What you will do: Extract the part of the rows that opens with the line containing "How many series are shown in this chart?" and continues to the end of the rows, copying each line unchanged. Leave the pictures out of your answer.

Data records:
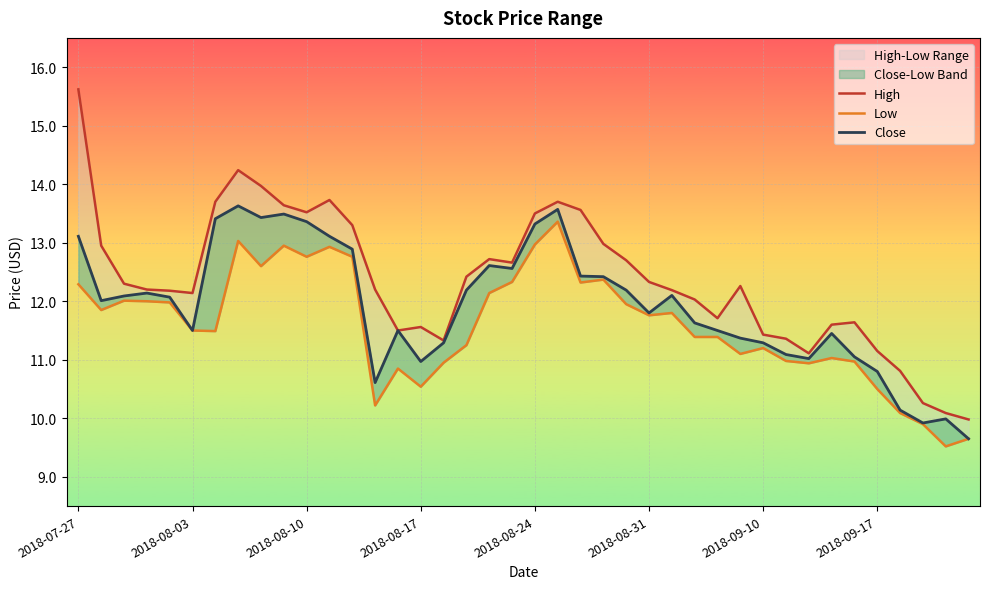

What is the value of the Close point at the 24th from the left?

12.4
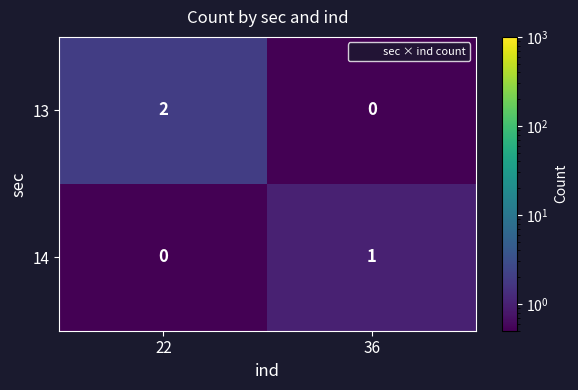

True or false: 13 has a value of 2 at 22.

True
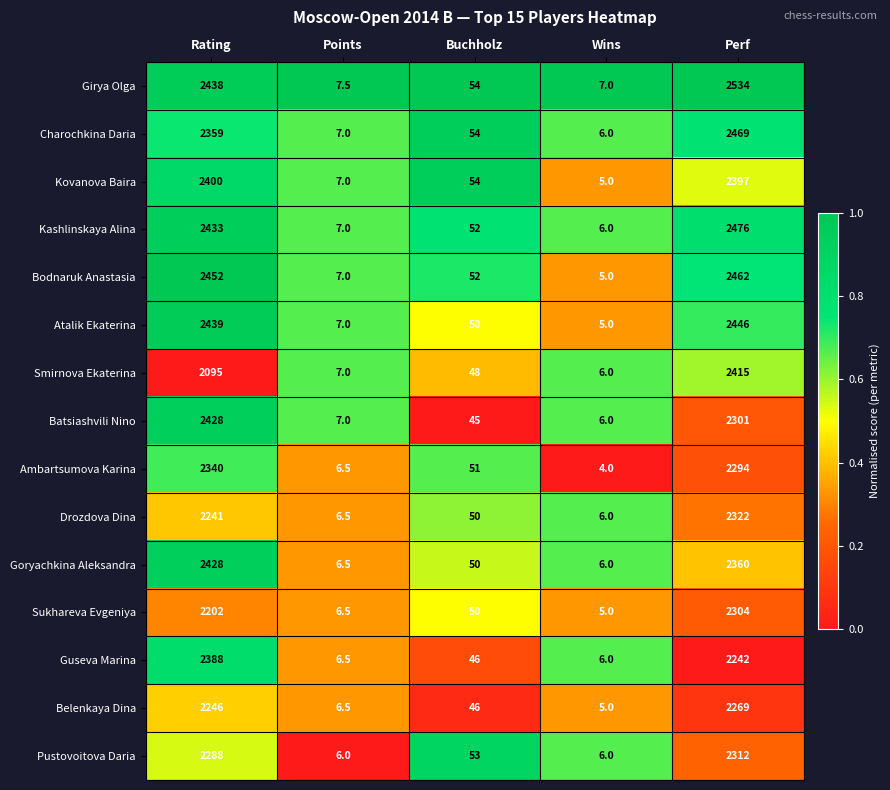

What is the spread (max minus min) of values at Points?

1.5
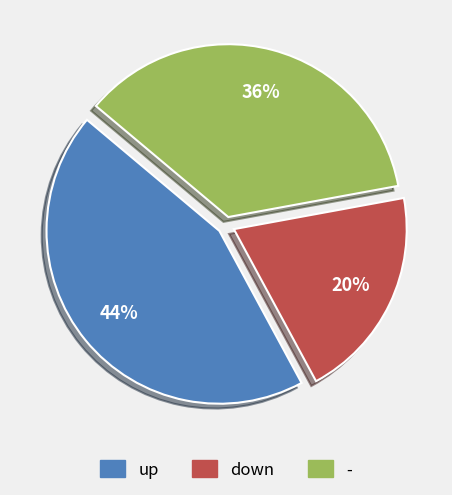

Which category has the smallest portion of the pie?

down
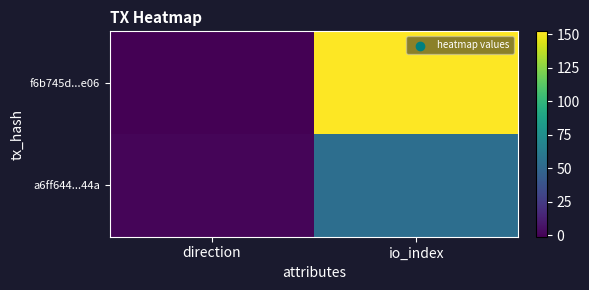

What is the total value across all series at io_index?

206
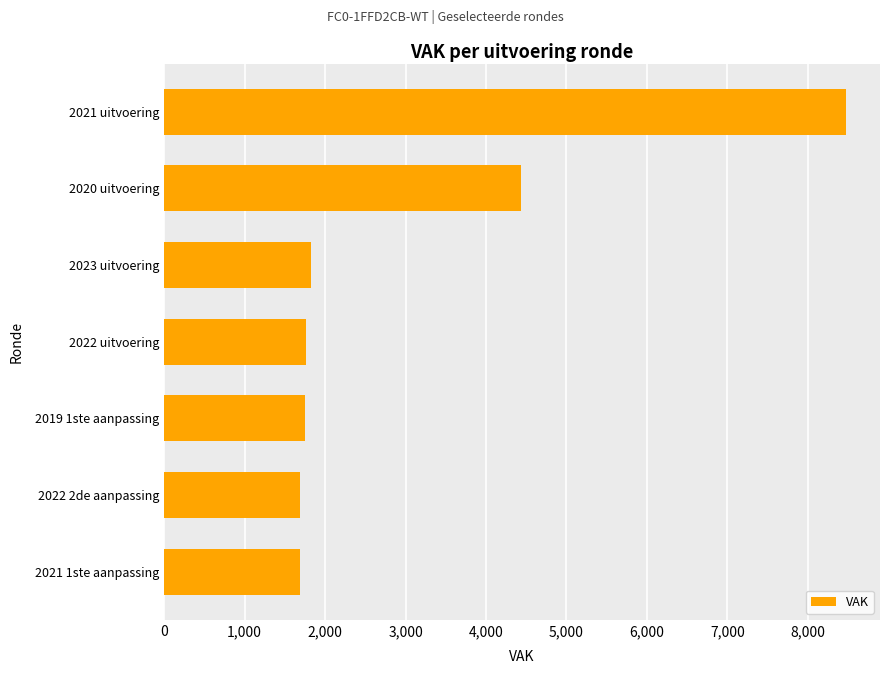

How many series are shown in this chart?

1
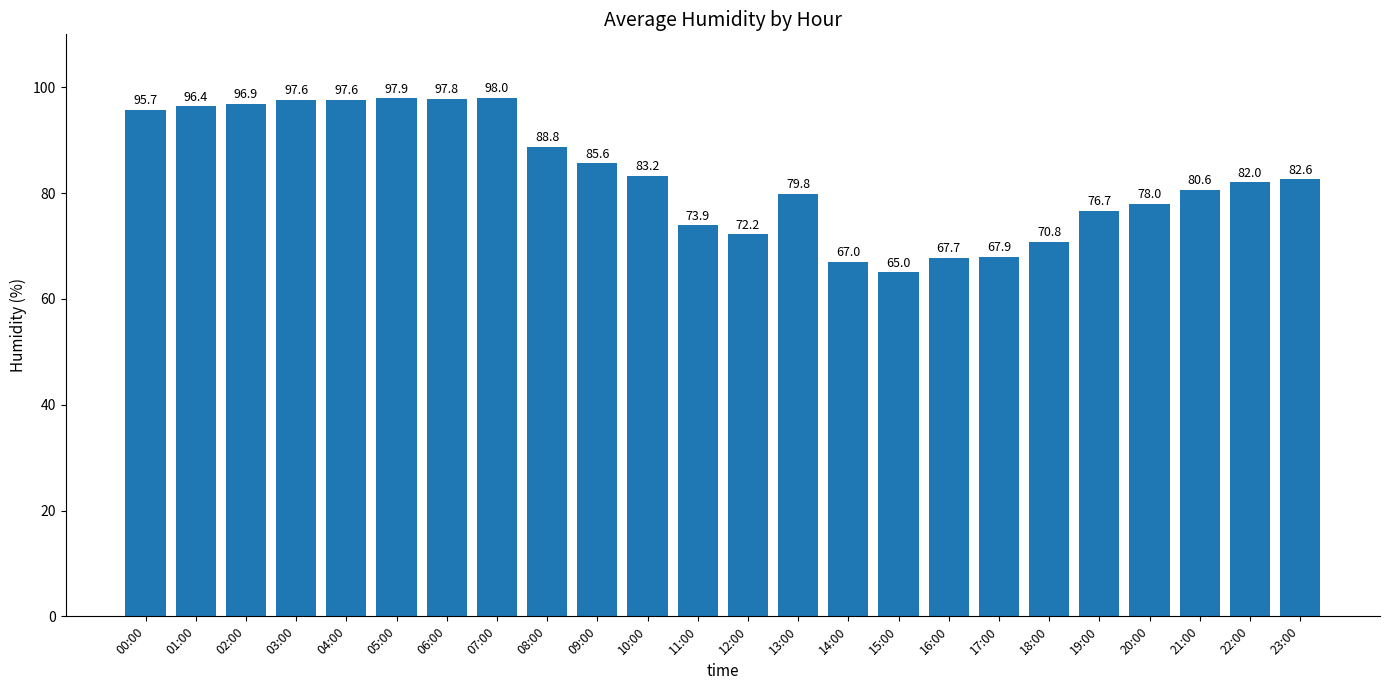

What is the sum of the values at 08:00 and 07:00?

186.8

Response:
How many series are shown in this chart?

1

What is the sum of the values at 08:00 and 07:00?

186.8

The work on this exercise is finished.